◆ What is being asked ◆
Present every line of the material below as a Markdown table with the columns Row and Line, numbering each row and omitting blank lines. Leave the pictures out of the answer.
--- Data supplied Enclosed Below ---
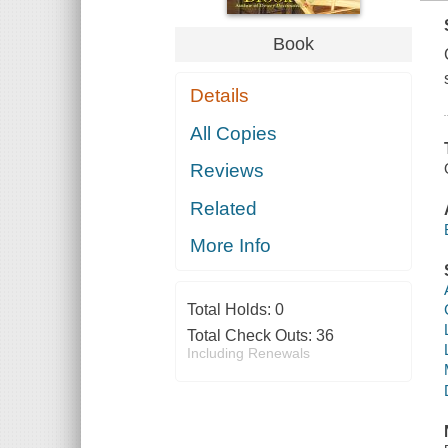
Book
Details
All Copies
Reviews
Related
More Info
Total Holds:
0
Total Check Outs:
36
Including Renewals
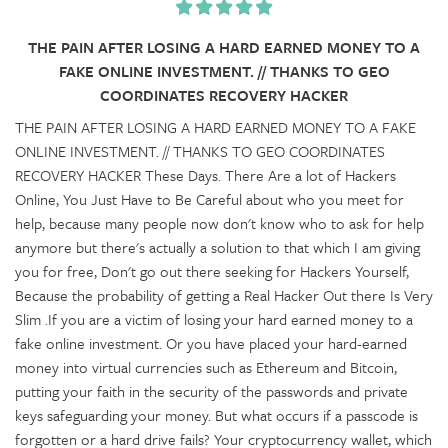
THE PAIN AFTER LOSING A HARD EARNED MONEY TO A
FAKE ONLINE INVESTMENT. // THANKS TO GEO
COORDINATES RECOVERY HACKER
THE PAIN AFTER LOSING A HARD EARNED MONEY TO A FAKE
ONLINE INVESTMENT. // THANKS TO GEO COORDINATES
RECOVERY HACKER These Days. There Are a lot of Hackers
Online, You Just Have to Be Careful about who you meet for
help, because many people now don't know who to ask for help
anymore but there's actually a solution to that which I am giving
you for free, Don't go out there seeking for Hackers Yourself,
Because the probability of getting a Real Hacker Out there Is Very
Slim .If you are a victim of losing your hard earned money to a
fake online investment. Or you have placed your hard-earned
money into virtual currencies such as Ethereum and Bitcoin,
putting your faith in the security of the passwords and private
keys safeguarding your money. But what occurs if a passcode is
forgotten or a hard drive fails? Your cryptocurrency wallet, which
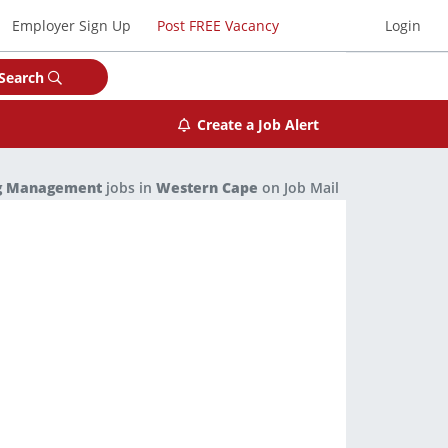
Employer Sign Up
Post FREE Vacancy
Login
Search
Create a Job Alert
ng Management
jobs in
Western Cape
on Job Mail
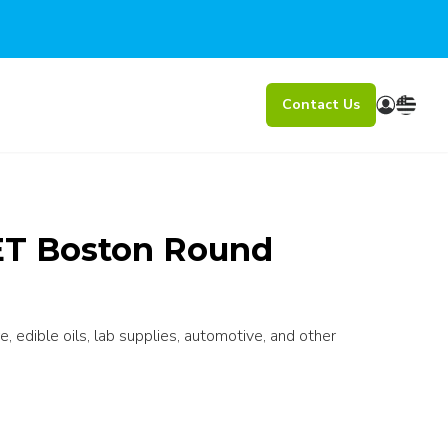
Contact Us
ET Boston Round
e, edible oils, lab supplies, automotive, and other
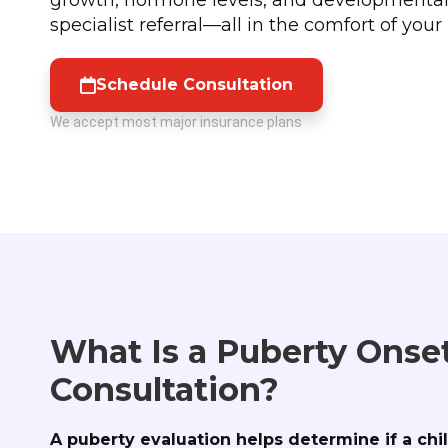
specialist referral—all in the comfort of you
Schedule Consultation
We accept most major insurance plans
What Is a Puberty Onse
Consultation?
A puberty evaluation helps determine if a chi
--- End of Enclosed Data supplied ---
◆ Answer section ◆
| Row | Line |
|---|---|
| 1 | Book |
| 2 | Details |
| 3 | All Copies |
| 4 | Reviews |
| 5 | Related |
| 6 | More Info |
| 7 | Total Holds: |
| 8 | 0 |
| 9 | Total Check Outs: |
| 10 | 36 |
| 11 | Including Renewals |
| 12 | THE PAIN AFTER LOSING A HARD EARNED MONEY TO A |
| 13 | FAKE ONLINE INVESTMENT. // THANKS TO GEO |
| 14 | COORDINATES RECOVERY HACKER |
| 15 | THE PAIN AFTER LOSING A HARD EARNED MONEY TO A FAKE |
| 16 | ONLINE INVESTMENT. // THANKS TO GEO COORDINATES |
| 17 | RECOVERY HACKER These Days. There Are a lot of Hackers |
| 18 | Online, You Just Have to Be Careful about who you meet for |
| 19 | help, because many people now don't know who to ask for help |
| 20 | anymore but there's actually a solution to that which I am giving |
| 21 | you for free, Don't go out there seeking for Hackers Yourself, |
| 22 | Because the probability of getting a Real Hacker Out there Is Very |
| 23 | Slim .If you are a victim of losing your hard earned money to a |
| 24 | fake online investment. Or you have placed your hard-earned |
| 25 | money into virtual currencies such as Ethereum and Bitcoin, |
| 26 | putting your faith in the security of the passwords and private |
| 27 | keys safeguarding your money. But what occurs if a passcode is |
| 28 | forgotten or a hard drive fails? Your cryptocurrency wallet, which |
| 29 | Employer Sign Up |
| 30 | Post FREE Vacancy |
| 31 | Login |
| 32 | Search |
| 33 | Create a Job Alert |
| 34 | ng Management |
| 35 | jobs in |
| 36 | Western Cape |
| 37 | on Job Mail |
| 38 | Contact Us |
| 39 | ET Boston Round |
| 40 | e, edible oils, lab supplies, automotive, and other |
| 41 | specialist referral—all in the comfort of you |
| 42 | Schedule Consultation |
| 43 | We accept most major insurance plans |
| 44 | What Is a Puberty Onse |
| 45 | Consultation? |
| 46 | A puberty evaluation helps determine if a chi |